Во всяком случае, будем ли мы мечтать о возможности лучшей жизни, при которой большинство людей приобщится к художественному творчеству, или нет — это уже никак не сон, а факт, что перемены вокруг нас происходят, хотя и можно спорить, куда они ведут. Большинство, видимо, склонно думать, что общая тенденция благоприятствует полному развитию конкурентной коммерции и предельному усовершенствованию системы труда, от которой зависит конкурентная коммерция. Вполне возможно, что перемены будут нарастать все быстрее, пока слепая коммерческая война не достигнет своего апогея. А потом? — Пусть перемены принесут с собою как можно меньше насилия и страданий!

Мы обязаны приложить все усилия, чтобы подготовиться к переменам и смягчить потрясение, вызываемое ими, мы должны оставлять как можно меньше из того, что должно быть уничтожено, чтобы оно не было уничтожено внезапно и путем того или другого насилия. Но, мне кажется, мы не можем предотвратить разрушительную революцию иначе, как заблаговременно стремясь заполнить пропасть, которая пролегла между классами. Несомненно, именно здесь конкурентная коммерция принесла нам наибольшее разочарование. Она была достаточно сильной, чтобы обрушиться на привилегии феодализма, и весьма в этом преуспела, но, что касается стирания различий между джентльменом и простолюдином, она остановилась, словно ею уже сделано достаточно, ибо, увы, большинство людей очень радо стиранию различий между собой и высшими слоями, но по отношению к низшим классам они упорно воздерживаются от дальнейших действий. Однако подумайте, что означала бы подобная остановка для нас. Если мы не пойдем дальше, то мне представляется более чем сомнительным, правильно ли мы поступили, зайдя так далеко, ибо феодальная иерархическая система, при которой жили наши старинные собратья по цеху, чью работу я хвалил и которая, несомненно, предполагала осмысленность труда и любовь к нему, — эта система, строго поделив людей на касты, все же не имела цели довести их до вырождения, разделив пропастью культуру и невежество.

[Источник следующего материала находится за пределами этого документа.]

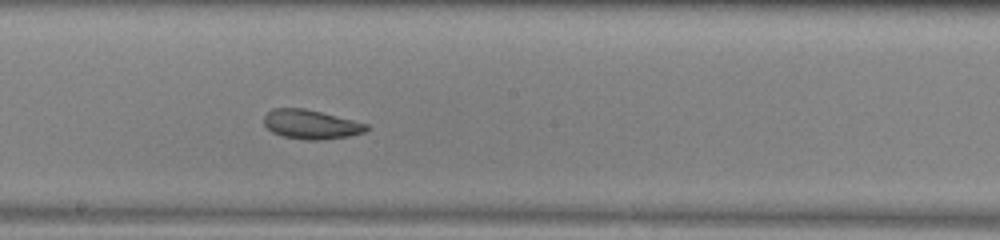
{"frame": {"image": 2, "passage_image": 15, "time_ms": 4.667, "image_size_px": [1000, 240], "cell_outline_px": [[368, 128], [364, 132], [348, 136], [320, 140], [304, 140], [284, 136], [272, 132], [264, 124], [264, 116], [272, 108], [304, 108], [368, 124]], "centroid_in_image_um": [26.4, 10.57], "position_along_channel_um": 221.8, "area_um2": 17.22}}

Различие между пэром и членом палаты общин, дворянином и бюргером было чисто условным, но как обстоит дело с различиями между классами теперь? Разве это не прискорбный факт, что различие теперь не условно, а реально? Вплоть до определенного слоя, а именно до образованных джентльменов, различий в манерах и поведении действительно, не существует, и если члены палаты общин все же предпочитают унижаться и разыгрывать из себя лакеев, то это их личное дело, но за этим классом проходит резкая, словно ножом проведенная черта, и мир оказывается поделенным на джентльменов и неджентльменов.

Задумайтесь хотя бы над тем, что здесь, в Англии XIX века, несмотря на все вопли о прогрессе, не умолкающие много лет, большая часть народа уже в силу одного своего рождения обречена неправильно произносить слова, что существует два языка, на которых говорят в Англии, — язык джентльменов и язык мастеровых. Мне безразлично, намерен ли кто-либо отрицать это, но я утверждаю, что это — дикое и опасное явление, что оно бок о бок соседствует с пренебрежением к искусству, навязываемым тем же самым классом. Короче говоря, оно свидетельство пошлости, — если употребить это ненавистное слово, — не существовавшей до нашего времени, до расцвета конкурентной коммерции.

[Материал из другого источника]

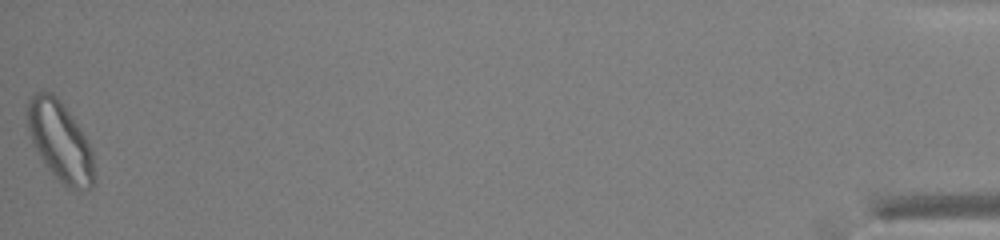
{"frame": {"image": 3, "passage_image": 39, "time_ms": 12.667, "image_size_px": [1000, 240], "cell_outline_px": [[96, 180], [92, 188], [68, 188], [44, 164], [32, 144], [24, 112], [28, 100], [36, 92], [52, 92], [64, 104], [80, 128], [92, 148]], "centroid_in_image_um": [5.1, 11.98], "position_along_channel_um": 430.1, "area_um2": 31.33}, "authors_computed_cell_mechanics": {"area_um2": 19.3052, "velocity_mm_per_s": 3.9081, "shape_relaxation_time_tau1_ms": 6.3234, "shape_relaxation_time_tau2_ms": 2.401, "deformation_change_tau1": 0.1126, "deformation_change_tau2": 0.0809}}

С другой стороны, современная классовая разобщенность в действительности не намного отстает от средневековой системы сословных привилегий. Она столь же исключительна, как и та. Позвольте привести один пример. Недавно мне довелось разговаривать с одной знакомой дамой, которая находилась в затруднении, не зная, что делать со своим подрастающим сыном, и мы обсудили возможность определить его заниматься одним из ремесел. Речь шла о профессии краснодеревщика. Нас не смущали социальные предрассудки. Мы никак не хотели способствовать росту армии лондонских чиновников, но тем не менее вынуждены были признать, что из нашей затеи ничего не получится, если только юноша не обнаружит сильного характера, если он сам не сделает первого шага и не будет готов встретиться лицом к лицу со всеми его последствиями. В ином случае такое занятие превратило бы его либо в недобросовестного дилетанта, либо в невольную жертву идеи. Итак, в конечном счете создается впечатление, что мы не отбросили полностью даже тот простой средневековый предрассудок, который основывается, как я полагаю, на исключительности римского патрицианства (ибо нашим предкам — готам была совершенно чужда эта болтовня), что ремесло — занятие низкое. На первый взгляд такое положение представляется столь чудовищным, что так и ждешь, что проснешься от какого-то путаного сна и окажешься в королевстве Генриха VIII{8}со всей пышностью тогдашней обстановки, начиная с божественного права королей. Почему же мы терпимо относимся к мнению, что плотник хуже адвоката? Его профессия гораздо полезней, ей трудней научиться, и она даже в наши дни доставляет больше радости. И все-таки вы видите, что наши леди и джентльмены не решаются посылать своих сыновей заниматься ремеслом, если только те не энтузиасты и не философы, умеющие смириться со всеми последствиями и пренебречь общественным мнением. И в этом случае на таких энтузиастов падает тень страшного слова — «сумасбродство».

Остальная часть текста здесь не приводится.